The CityMobil2 goal is to address the main barriers highlighted by CityMobil and finally to remove them. To ease the implementation process CityMobil2 will remove the uncertainties which presently hamper procurement and implementation of automated systems.
CityMobil2 features 12 cities which will revise their mobility plans and adopt measures that are proved to be effective automated transport systems. Then CityMobil2 will select the best 5 cases (among the 12 cities) to organise demonstrators. The project will procure two sets of automated vehicles and deliver them to the five most motivated cities for a 6 to 8 months demonstration in each city.
To change the legal framework CityMobil2 will establish a workgroup with scientists, system builders, cities, and the national certification authorities. The workgroup will to deliver a proposal for a European Directive to set a common legal framework to certify automated transport systems.
Finally, an industrial study will assess the industrial potential of automated systems on European economy and any eventual negative effect and make a balance of them.
Funding
Results
Pioneering automated road transport
Despite the growing popularity of automated transport systems, take-up is lagging because of the operational and legal frameworks currently in place. An EU initiative plans to remove barriers with the rollout of driverless vehicles.
Interest in automated transport schemes is growing in Europe because they can make mobility more efficient, safer and sustainable. Transferring this success to cities, however, is difficult mainly due to the systems' dedicated infrastructure and fragmented European legal framework.

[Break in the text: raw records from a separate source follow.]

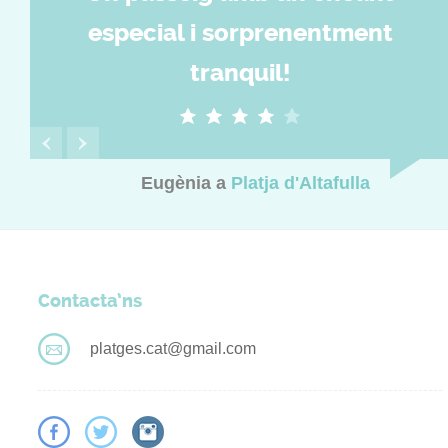
especial i sorprenentment
tranquil!
Eugènia
a
Platja d'Altafulla
Contacta’ns
platges.cat@gmail.com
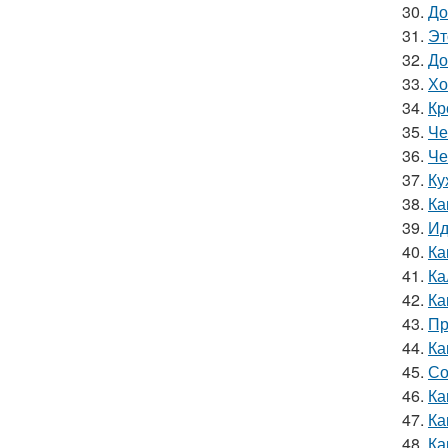
30.
До
31.
Эт
32.
До
33.
Хо
34.
Кр
35.
Че
36.
Че
37.
Ку
38.
Ка
39.
Ид
40.
Ка
41.
Ка
42.
Ка
43.
Пр
44.
Ка
45.
Со
46.
Ка
47.
Ка
48.
Ка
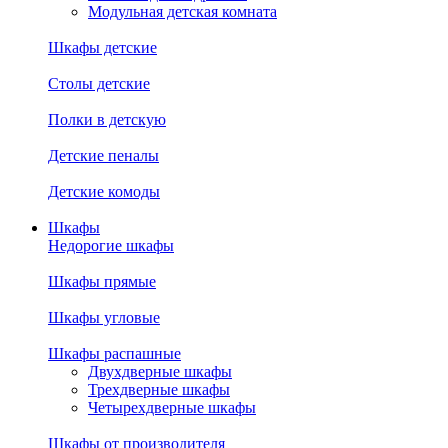
Модульная детская комната
Шкафы детские
Столы детские
Полки в детскую
Детские пеналы
Детские комоды
Шкафы
Недорогие шкафы
Шкафы прямые
Шкафы угловые
Шкафы распашные
Двухдверные шкафы
Трехдверные шкафы
Четырехдверные шкафы
Шкафы от производителя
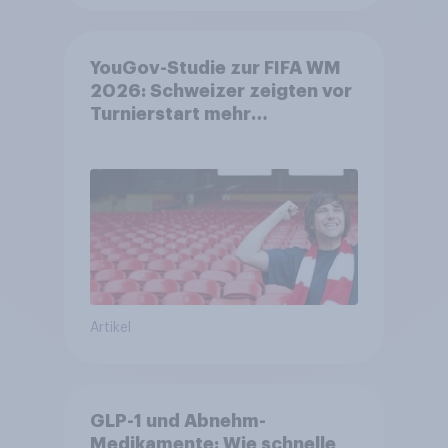
YouGov-Studie zur FIFA WM
2026: Schweizer zeigten vor
Turnierstart mehr
Begeisterung als Deutsche
Artikel
GLP-1 und Abnehm-
Medikamente: Wie schnelle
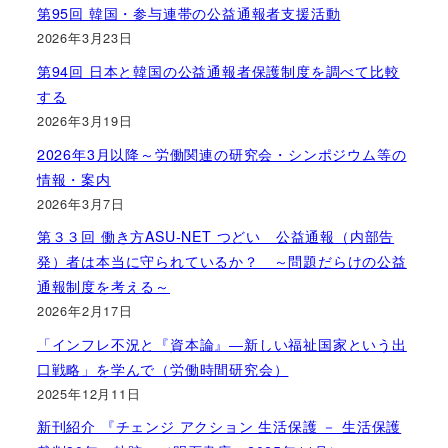
第95回 韓国・参与連帯の公益通報者支援活動
2026年3月23日
第94回 日本と韓国の公益通報者保護制度を調べて比較
する
2026年3月19日
2026年3月以降～労働関連の研究会・シンポジウム等の
情報・案内
2026年3月7日
第３３回 働き方ASU-NET つどい 公益通報（内部告
発）者は本当に守られているか？ ～問題だらけの公益
通報制度を考える～
2026年2月17日
「インフレ不況と『資本論』―新しい福祉国家という出
口戦略」を学んで（労働時間研究会）
2025年12月11日
新刊紹介 『チェンジ アクション 生活保護 － 生活保護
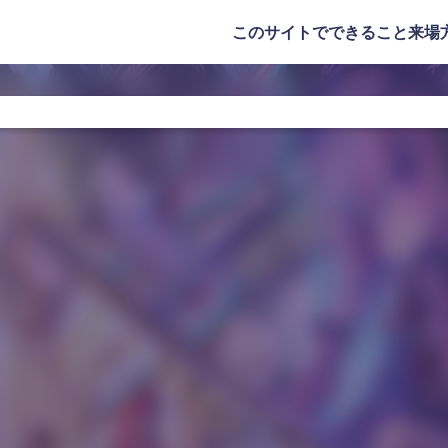
このサイトでできること
来場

Thanks to the EU-funded 'Cities demonstrating cybernetic mobility' (http://www.citymobil2.eu (CITYMOBIL2)) project, a prototype automated transport system is being tested in urban environments. The four-year initiative is building on CITYMOBIL, which emphasised new and emerging transport models.
During the first reporting period, 12 partner cities carried out a study to determine the possibility of implementing an automated transport system in their region and identified locations where such a system would be most optimal. The project members defined common minimal technical requirements to make the systems interoperable.
In 2014, the first of three large-scale demonstrations was implemented in the French coastal town of La Rochelle, to be followed in 2015 by urban areas in Greece and Switzerland. Six vehicles will operate at each site for at least six months. Several small-scale demonstrations will also be carried out with less than six vehicles.
The team is conducting research on the technical, financial, cultural and behavioural features and consequences for land-use policies and how new systems can be integrated in current infrastructures in various cities.
Project partners are also working on a legal framework that will certify transport systems based on automated road vehicles.
CITYMOBIL2 will ultimately help city dwellers to embrace transport innovation as a viable transport option. Regional and local authorities should also recognise the potential of vehicle automation as part of their public transport networks.